Reliance, BP to continue strategic partnership despite exclusivity ending

Reliance, BP to continue strategic partnership despite exclusivity ending


New Delhi: Global Supermajor BP PLC will continue to operate in India Mukesh AmbaniDespite its exclusivity it is due to an unwritten strategic partnership reliance Industries Limited is defunct.
BP’s outgoing India chief Shashi Mukundan said the energy giant had spent $7.2 billion to acquire a 30 percent interest in 23. oil and gas Reliance’s block in 2011. eastern offshore KG-D6 The block was a key element of the agreement, which included a 10-year exclusivity period with Reliance during which BP would undertake energy projects or investments in India.
So far, the oil and gas firm has invested more than $12 billion across the energy value chain, including three new deepwater natural gas projects in KG-D6, which accounts for a third of India’s gas production.
“We started working with Reliance way back in 2005 when (then BP CEO) Lord John Browne visited India,” Mukundan said.
It eventually fell through in a 2011 deal. “Even after 13 years of doing the upstream deal, we have not even once looked back at the contract,” he said, adding that the partnership with Reliance is not based on contract but on “trust and relationship”. Is.
Mukundan said that whenever both the partners have a problem, they simply sit face to face, “All I have to do is make a call or send (a) WhatsApp (message) and say I want to meet you. And you know, between him (Reliance Industries Limited Chairman and Managing Director Mukesh Ambani) and Mr (PMS) Prasad (Reliance Executive Director), we sort out everything.”
Mukundan said the original deal for a stake in upstream oil and gas exploration and production assets has evolved into retail partnerships and EVs and is continuing to grow.
“In the (2011) contract, the exclusivity was for 10 years. That expired. But there is an unwritten… I wouldn’t call it an agreement, but it is an unwritten feeling that, basically, we are their strategic partner, And they’re our strategic partners and I think both companies are really on board with that.” “Whenever we’re approached, we say no. Whenever they’re approached, they say no.”
He said BP-Reliance are “more exclusive from the relationship point of view” and for Ambani, BP is his strategic partner.
Answering why BP chose Reliance instead of any other Indian company like state-owned Oil and Natural Gas Corporation (ONGC), Mukundan said that Reliance had a huge exploration area spread over 270,000 square kilometers which Gave it materiality.
BP-Reliance teamed up with ONGC to bid for the Gujarat offshore block in the recently concluded bidding round for the oil and gas exploration sector.
Mukundan said BP’s approach all these years has been to “work with what India wants”.
“And for years, we have always said that the right way to do things is to work as partners and share infrastructure,” he said, giving the example of the US, where BP Chevron , is competitive with Shell and other global giants, but work together in the Gulf of Mexico.

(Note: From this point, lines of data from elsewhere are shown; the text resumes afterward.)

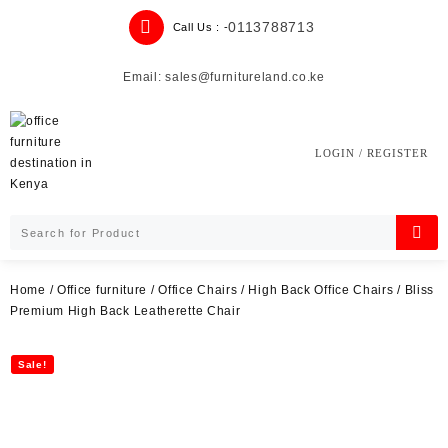
Skip
0113788713
Call Us : -
to
content
Email: sales@furnitureland.co.ke
LOGIN / REGISTER
Home
/
Office furniture
/
Office Chairs
/
High Back Office Chairs
/ Bliss
Premium High Back Leatherette Chair
Sale!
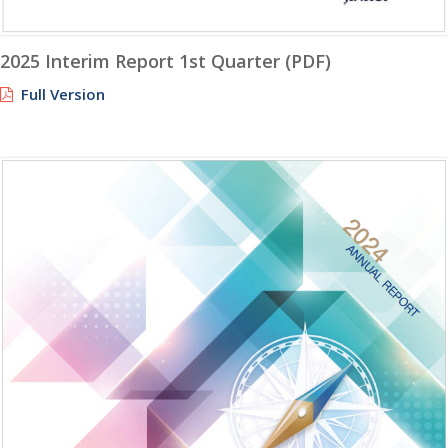
2025 Interim Report 1st Quarter (PDF)
Full Version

BP supports the government in exploring in the country to produce more oil and gas and reduce dependence on imports. “And with that (objective) in mind we held talks with ONGC, Reliance and we agreed that it would be a powerful combination to bring all three of us together – a national oil company, the largest private company And the most successful international company in India, all working together,” he said.

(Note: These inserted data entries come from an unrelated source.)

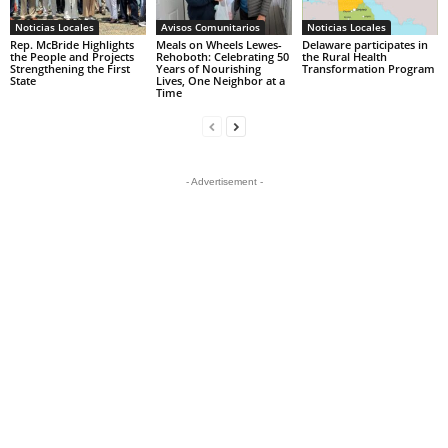
Noticias Locales
Avisos Comunitarios
Noticias Locales
Rep. McBride Highlights
Meals on Wheels Lewes-
Delaware participates in
the People and Projects
Rehoboth: Celebrating 50
the Rural Health
Strengthening the First
Years of Nourishing
Transformation Program
State
Lives, One Neighbor at a
Time
- Advertisement -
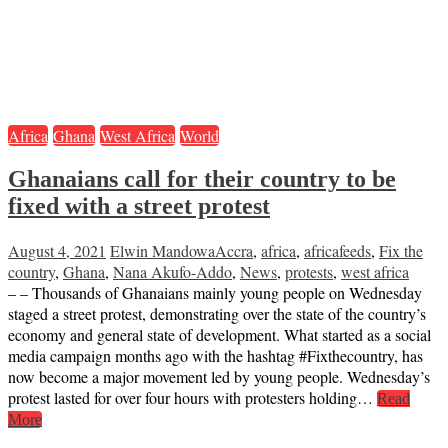
Africa
Ghana
West Africa
World
Ghanaians call for their country to be
fixed with a street protest
August 4, 2021
Elwin Mandowa
Accra
,
africa
,
africafeeds
,
Fix the
country
,
Ghana
,
Nana Akufo-Addo
,
News
,
protests
,
west africa
– – Thousands of Ghanaians mainly young people on Wednesday
staged a street protest, demonstrating over the state of the country’s
economy and general state of development. What started as a social
media campaign months ago with the hashtag #Fixthecountry, has
now become a major movement led by young people. Wednesday’s
protest lasted for over four hours with protesters holding…
Read
More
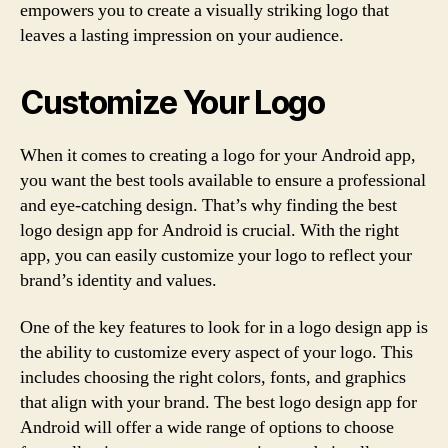
empowers you to create a visually striking logo that
leaves a lasting impression on your audience.
Customize Your Logo
When it comes to creating a logo for your Android app,
you want the best tools available to ensure a professional
and eye-catching design. That’s why finding the best
logo design app for Android is crucial. With the right
app, you can easily customize your logo to reflect your
brand’s identity and values.
One of the key features to look for in a logo design app is
the ability to customize every aspect of your logo. This
includes choosing the right colors, fonts, and graphics
that align with your brand. The best logo design app for
Android will offer a wide range of options to choose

Talking about BP’s future plans, Mukundan said the investment strategy rests on four pillars: flexible hydrocarbons, lubricants, mobility and renewable energy.

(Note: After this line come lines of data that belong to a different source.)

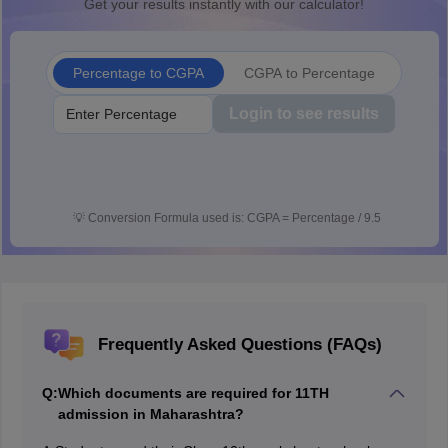
Get your results instantly with our calculator!
Percentage to CGPA
CGPA to Percentage
Login to see results
💡
Conversion Formula used is: CGPA = Percentage / 9.5
Frequently Asked Questions (FAQs)
Q:
Which documents are required for 11TH
admission in Maharashtra?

Even though BP has been present in the renewable energy sector for a long time, it believes that India is going through an energy growth phase where it will need fossil fuels to meet the growing energy needs.
He said his venture’s KG-D6 block produces one-third of India’s natural gas. This block also produces oil. “And we plan to do more in that block. And we’ve got two other blocks next to it that we’ll continue to explore.
And hopefully the same infrastructure that we have built will be used.” BP-Reliance will invest a few billion dollars in the two blocks.
The second pillar is customers and products where BP has Castrol, a lubricant brand present in India for 125 years. “Castrol has been primarily a lubricants business, but now they are moving towards EV fluids.
He said that both the companies are considering compressed biogas and CNG after EV charging. He said the joint venture has just inaugurated the 5,000th charging point.
The enterprise has 5,000 of all the charging stations which are fast charging charge points through which it can charge some of the top cars in minutes.
BP has also developed its own solutions and supported startups in the third pillar or low carbon sector.
The last pillar is people. “When I first started in India, I used to call it 3M – molecules, markets and minds.”